L’un des principes géniaux7 de l’écriture de Lovecraft, c’est l’indiscible. Procédé consistant à éviter de décrire quelque chose d’indescriptible, habilement mis en scène par Lovecraft, cet effet lâche la bride à l’imagination du lecteur. Comme l’avait admirablement compris Ridley Scott8 avec son Alien, moins on en voit, plus c’est facilement horrible.
Malheureusement, ça ne marche pas, ici. Bien au contraire, plutôt que d’exciter mon imagination, ça ne fait qu’alimenter ma frustration.
Deux hypothèses :
Dans les deux cas, c’est raté.
C’est un travers typiquement nippon. Les personnages, la narration sont absolument, copieusement, gargantuesquement bavards.
Quiconque a déjà joué à un Final Fantasy ne me contredira pas.
Et, on peut apprécier cela, quel que soit le médium. Ou pas.
À vrai dire, je n’ai pas de réel problème avec ça. J’ai dévoré les 20th Century Boys, les Death Note (sans parler de Quartier Lointain) avec autant de plaisir qu’un bon roman de 600 pages.
Parce que c’est intrinsèque au scénario. C’est écrit pour, en quelque sorte.
Le problème, ici, c’est que Tanabe plaque sur des personnages et une narration d’origine occidentaux un biais de narration typique du manga.
Résultat, on se retrouve, en dépit de tout réalisme, avec des personnages racontant tout, tout le temps, pointant des évidences telle une armée de Captain Obvious, et, surtout des personnages criant à des moments où le bon sens et la logique veulent qu’on chuchote parce qu’on est au cœur d’une citadelle des Anciens, sur les traces d’êtres abominables ayant trucidé une 20aine d’hommes et qu’on sait un peu trop proches…
Là, je ne sais à qui faire endosser la faute. Mais cela frôle le blasphème, l’insulte au travail du dessinateur, un petit crachat dans l’œil du lecteur.

Exercice écrit A:
Recopiez dans l'extrait sur Lovecraft et Tanabe tout le passage qui va de « C’est un travers » jusqu'à « typique du manga. ».
Exercice écrit B:
Répondez d'après l'extrait sur Lovecraft et Tanabe :
(i) Quel film de Ridley Scott est cité pour avoir compris que moins on en voit, plus c'est horrible ?
(ii) À quelle série de jeux faut-il avoir joué pour ne pas contredire l'auteur sur les personnages bavards ?
(iii) À un roman de combien de pages l'auteur compare-t-il son plaisir de lecture ?
Exercice écrit C:
Prolongez l'extrait sur Lovecraft et Tanabe après sa dernière phrase.
Les lignes n'interviennent en rien dans ce travail.

Liste des lignes:
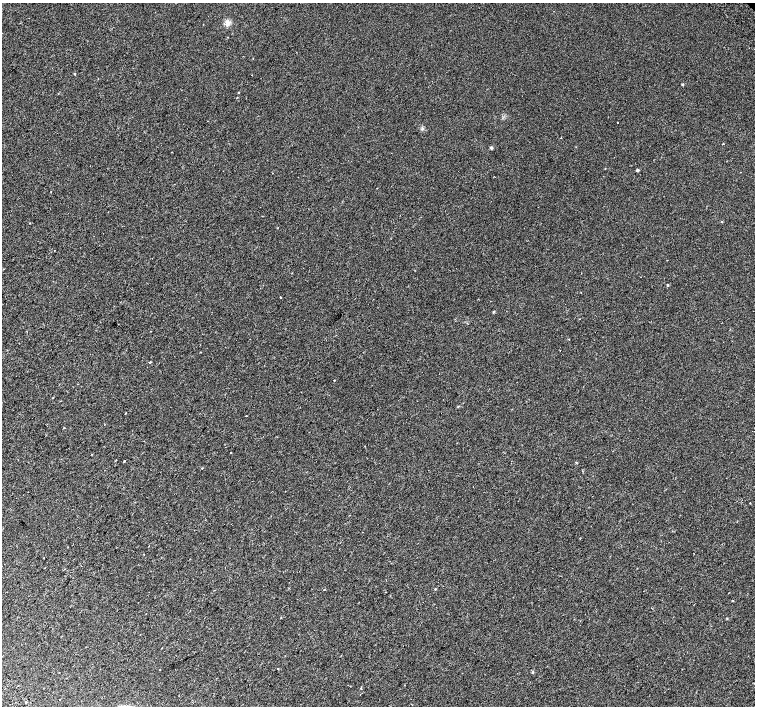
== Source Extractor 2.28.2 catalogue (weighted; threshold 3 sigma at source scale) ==
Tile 7 of 4 x 4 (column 3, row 2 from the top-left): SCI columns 3064-4568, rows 3067-4473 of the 6117 x 6075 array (HDU 1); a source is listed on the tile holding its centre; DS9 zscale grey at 2 x 2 block average (1 PNG px = mean of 2 x 2 image px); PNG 757 x 708 px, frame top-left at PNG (2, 3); no overlay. Shown black and unused: <1% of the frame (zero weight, under 2 of 3 exposures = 3% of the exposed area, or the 3 px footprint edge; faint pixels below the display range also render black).
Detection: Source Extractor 2.28.2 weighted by HDU 2 'WHT'; one run over the whole footprint, this tile lists its part. Background 1.89e-04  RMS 0.0041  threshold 0.0183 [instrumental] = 3 sigma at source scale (4.5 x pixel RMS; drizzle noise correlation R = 1.50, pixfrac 1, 0.0396/0.0396 arcsec/px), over >= 5 px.
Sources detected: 30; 2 cosmic-ray / hot-pixel residue — not listed; the other 28 listed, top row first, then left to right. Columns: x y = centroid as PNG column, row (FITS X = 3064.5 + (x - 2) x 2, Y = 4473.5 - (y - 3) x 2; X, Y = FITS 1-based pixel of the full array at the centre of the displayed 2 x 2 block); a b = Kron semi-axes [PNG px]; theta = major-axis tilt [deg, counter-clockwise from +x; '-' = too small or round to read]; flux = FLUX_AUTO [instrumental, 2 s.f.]
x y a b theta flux
228 23 8 5 35 3.3
74 74 2 2 - 0.52
682 84 3 3 - 0.82
617 122 2 2 - 0.81
561 138 2 2 - 0.54
723 143 2 2 - 0.46
491 148 4 3 - 1.1
637 170 3 3 - 1.2
721 221 3 2 - 0.44
54 250 2 2 - 0.97
668 285 3 3 - 0.69
280 297 2 2 - 2.9
493 312 3 3 - 0.81
569 339 2 2 - 0.41
150 362 2 2 - 1.3
334 380 2 2 - 1.3
126 413 2 2 - 0.45
246 416 2 2 - 1.8
64 428 2 2 - 0.79
231 452 2 2 - 2.3
124 461 2 2 - 9.6
694 554 2 2 - 0.32
44 558 2 2 - 0.39
435 589 3 2 - 0.48
278 669 2 2 - 1.9
533 672 3 2 - 0.67
361 688 2 2 - 0.84
26 702 2 2 - 0.6
Diffuse or blended objects may show on this block-average render without a row.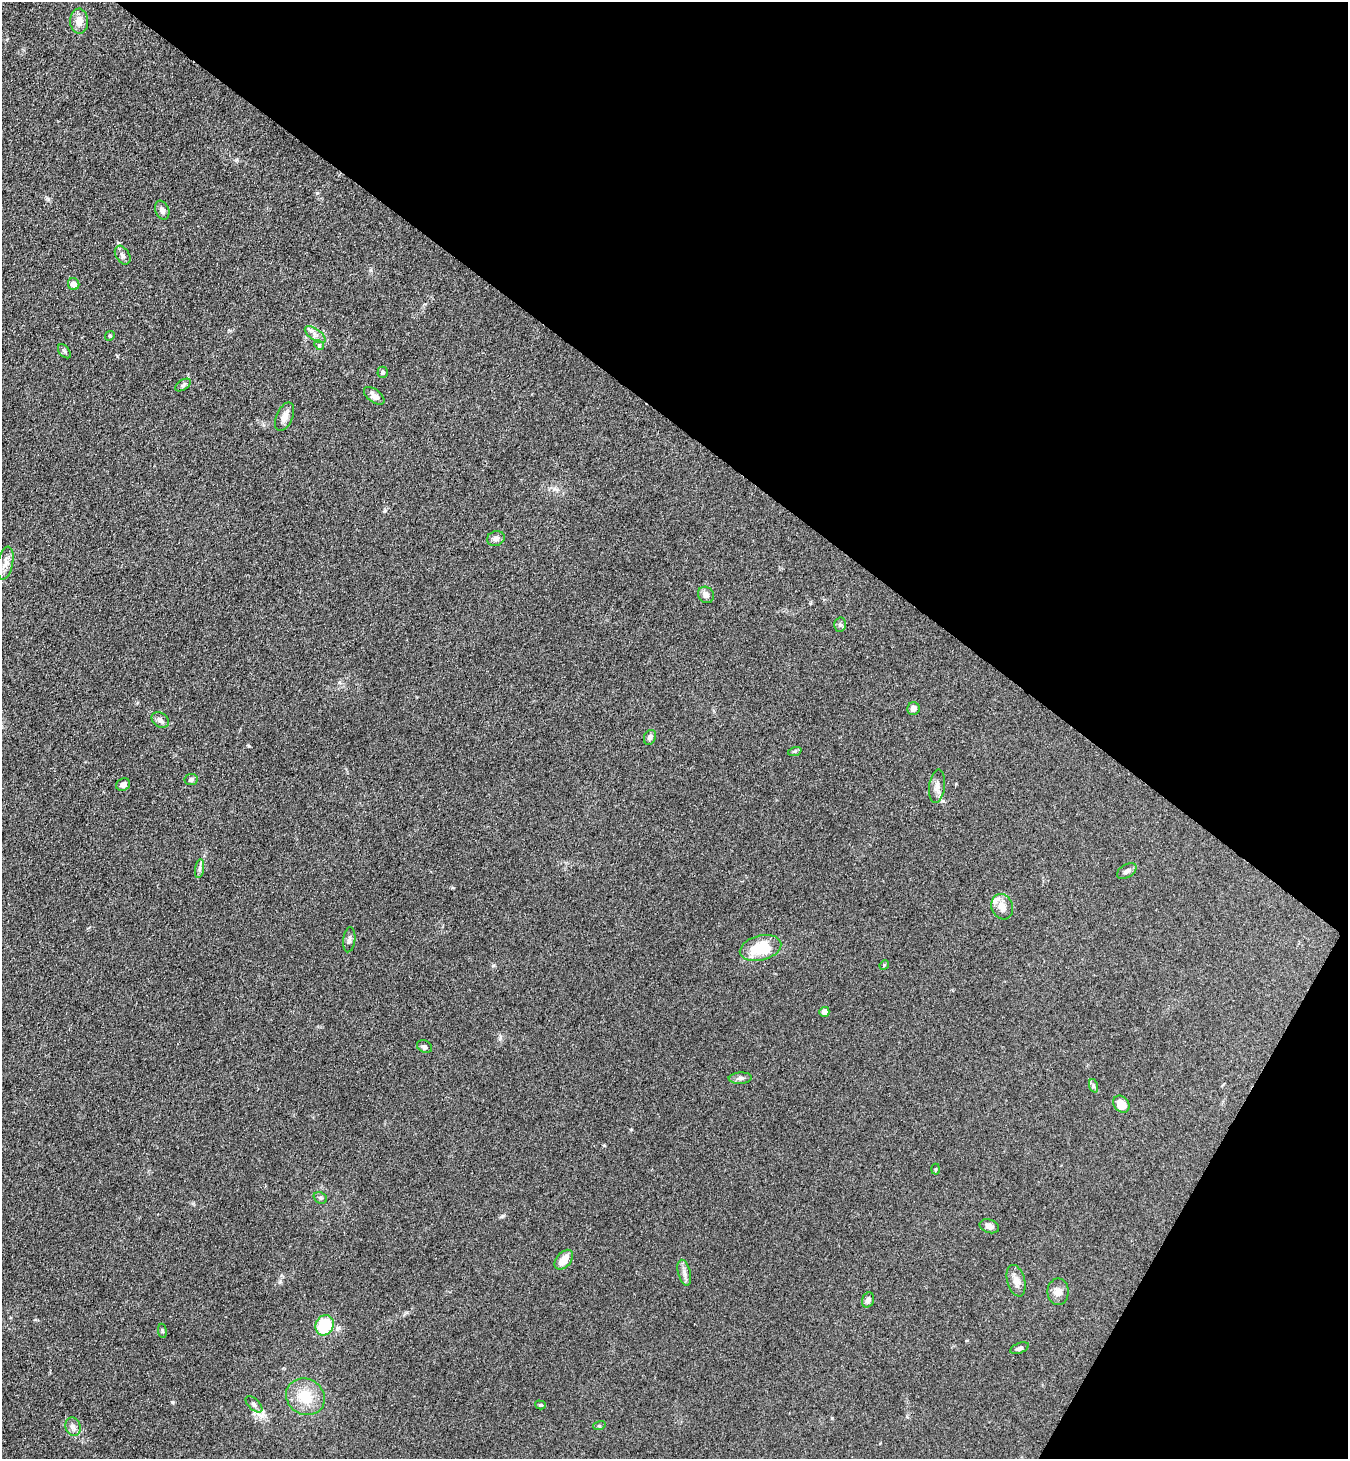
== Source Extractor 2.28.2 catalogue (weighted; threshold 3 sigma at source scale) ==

Réponse attendue A:
C’est un travers typiquement nippon. Les personnages, la narration sont absolument, copieusement, gargantuesquement bavards.
Quiconque a déjà joué à un Final Fantasy ne me contredira pas.
Et, on peut apprécier cela, quel que soit le médium. Ou pas.
À vrai dire, je n’ai pas de réel problème avec ça. J’ai dévoré les 20th Century Boys, les Death Note (sans parler de Quartier Lointain) avec autant de plaisir qu’un bon roman de 600 pages.
Parce que c’est intrinsèque au scénario. C’est écrit pour, en quelque sorte.
Le problème, ici, c’est que Tanabe plaque sur des personnages et une narration d’origine occidentaux un biais de narration typique du manga.

Réponse attendue B:
(i) Alien.
(ii) Final Fantasy.
(iii) 600 pages.

Réponse attendue C:
Tanabe, malgré tout ce que j’en ai dit plus haut, a produit des cases magnifiques. Et, ce qui ressort le plus, ce sont ses doubles pages de paysages. Vous en avez eu un échantillon tout au début de ce billet.
En voici une autre, dont la mise en scène est spectaculaire, le dessin bluffant. Et la mise en page effroyable.
La reliure coupant l’image en deux, pile à l’endroit où le monument en forme d’étoile (symbole important dans l’histoire) se trouve.
C’est d’une maladresse effroyable. Ça réduit à néant la force de l’image, ça neutralise toute l’émotion, toute la forte impression que le cadre est censé produire.
Malgré quelques moments intenses9, la lecture de cette adaptation de mon roman préféré de Lovecraft a été une fatigante déception.
D’habitude, je dévore avec plaisir n’importe quelle bédé, avec le regret d’arriver à la fin trop vite.
Ici, ce fut le contraire, lent et laborieux. J’étais content de reposer le tome deux.
Je suis cependant content d’avoir pu plonger à nouveau dans l’univers de Lovecraft. Et j’en ai profité pour regretter à nouveau l’abandon du projet d’adaptation que devait en faire Guillermo del Toro10.
Bon.
Et, on lit quoi, maintenant ?
On est en train de lire «Alien Earth» de Megan Lindholm (alias Robin Hobb).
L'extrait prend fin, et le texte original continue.